> WORK ITEM:
Please keep to the lines below from the one with "Process row p packs" through the one with "3.3 Aggregated LCM Blocking", and restate them word for word, ends included.

> Saved data entries:
—————

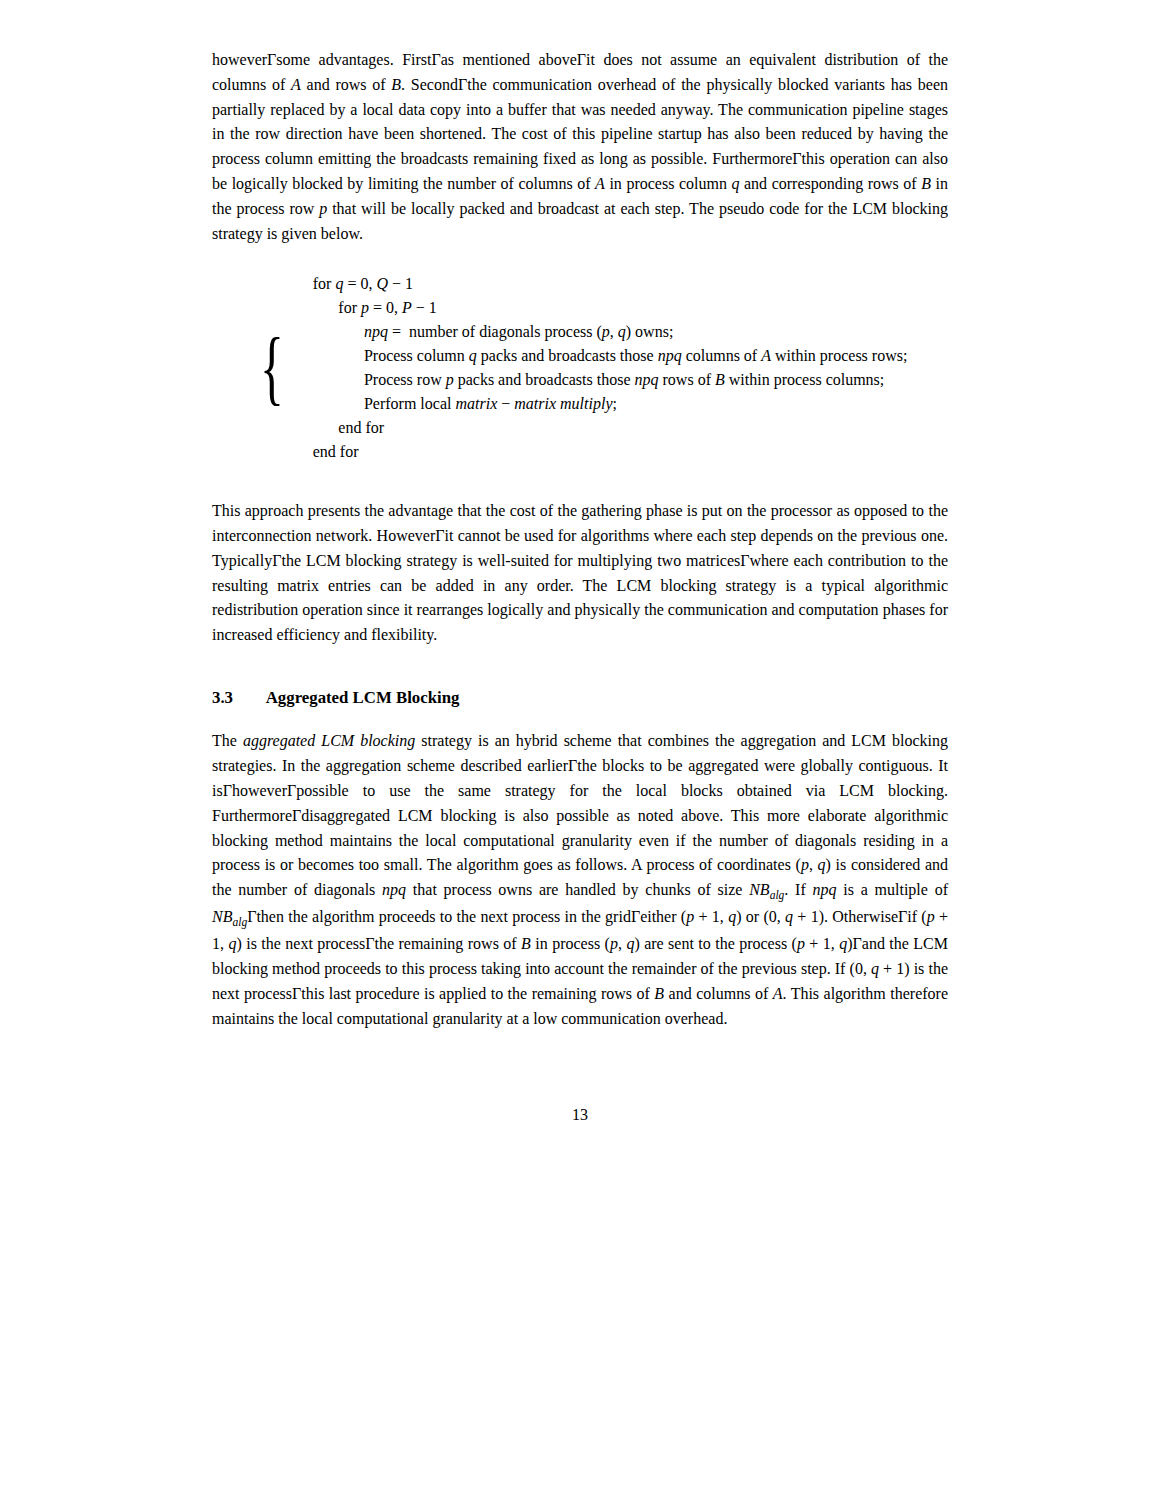howeverГsome advantages. FirstГas mentioned aboveГit does not assume an equivalent distribution of the columns of A and rows of B. SecondГthe communication overhead of the physically blocked variants has been partially replaced by a local data copy into a buffer that was needed anyway. The communication pipeline stages in the row direction have been shortened. The cost of this pipeline startup has also been reduced by having the process column emitting the broadcasts remaining fixed as long as possible. FurthermoreГthis operation can also be logically blocked by limiting the number of columns of A in process column q and corresponding rows of B in the process row p that will be locally packed and broadcast at each step. The pseudo code for the LCM blocking strategy is given below.
{
for q = 0, Q − 1
for p = 0, P − 1
npq = number of diagonals process (p, q) owns;
Process column q packs and broadcasts those npq columns of A within process rows;
Process row p packs and broadcasts those npq rows of B within process columns;
Perform local matrix − matrix multiply;
end for
end for
This approach presents the advantage that the cost of the gathering phase is put on the processor as opposed to the interconnection network. HoweverГit cannot be used for algorithms where each step depends on the previous one. TypicallyГthe LCM blocking strategy is well-suited for multiplying two matricesГwhere each contribution to the resulting matrix entries can be added in any order. The LCM blocking strategy is a typical algorithmic redistribution operation since it rearranges logically and physically the communication and computation phases for increased efficiency and flexibility.
3.3 Aggregated LCM Blocking
The aggregated LCM blocking strategy is an hybrid scheme that combines the aggregation and LCM blocking strategies. In the aggregation scheme described earlierГthe blocks to be aggregated were globally contiguous. It isГhoweverГpossible to use the same strategy for the local blocks obtained via LCM blocking. FurthermoreГdisaggregated LCM blocking is also possible as noted above. This more elaborate algorithmic blocking method maintains the local computational granularity even if the number of diagonals residing in a process is or becomes too small. The algorithm goes as follows. A process of coordinates (p, q) is considered and the number of diagonals npq that process owns are handled by chunks of size NBalg. If npq is a multiple of NBalgГthen the algorithm proceeds to the next process in the gridГeither (p + 1, q) or (0, q + 1). OtherwiseГif (p + 1, q) is the next processГthe remaining rows of B in process (p, q) are sent to the process (p + 1, q)Гand the LCM blocking method proceeds to this process taking into account the remainder of the previous step. If (0, q + 1) is the next processГthis last procedure is applied to the remaining rows of B and columns of A. This algorithm therefore maintains the local computational granularity at a low communication overhead.
13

—————

> ANSWER SPACE:
Process row p packs and broadcasts those npq rows of B within process columns;
Perform local matrix − matrix multiply;
end for
end for
This approach presents the advantage that the cost of the gathering phase is put on the processor as opposed to the interconnection network. HoweverГit cannot be used for algorithms where each step depends on the previous one. TypicallyГthe LCM blocking strategy is well-suited for multiplying two matricesГwhere each contribution to the resulting matrix entries can be added in any order. The LCM blocking strategy is a typical algorithmic redistribution operation since it rearranges logically and physically the communication and computation phases for increased efficiency and flexibility.
3.3 Aggregated LCM Blocking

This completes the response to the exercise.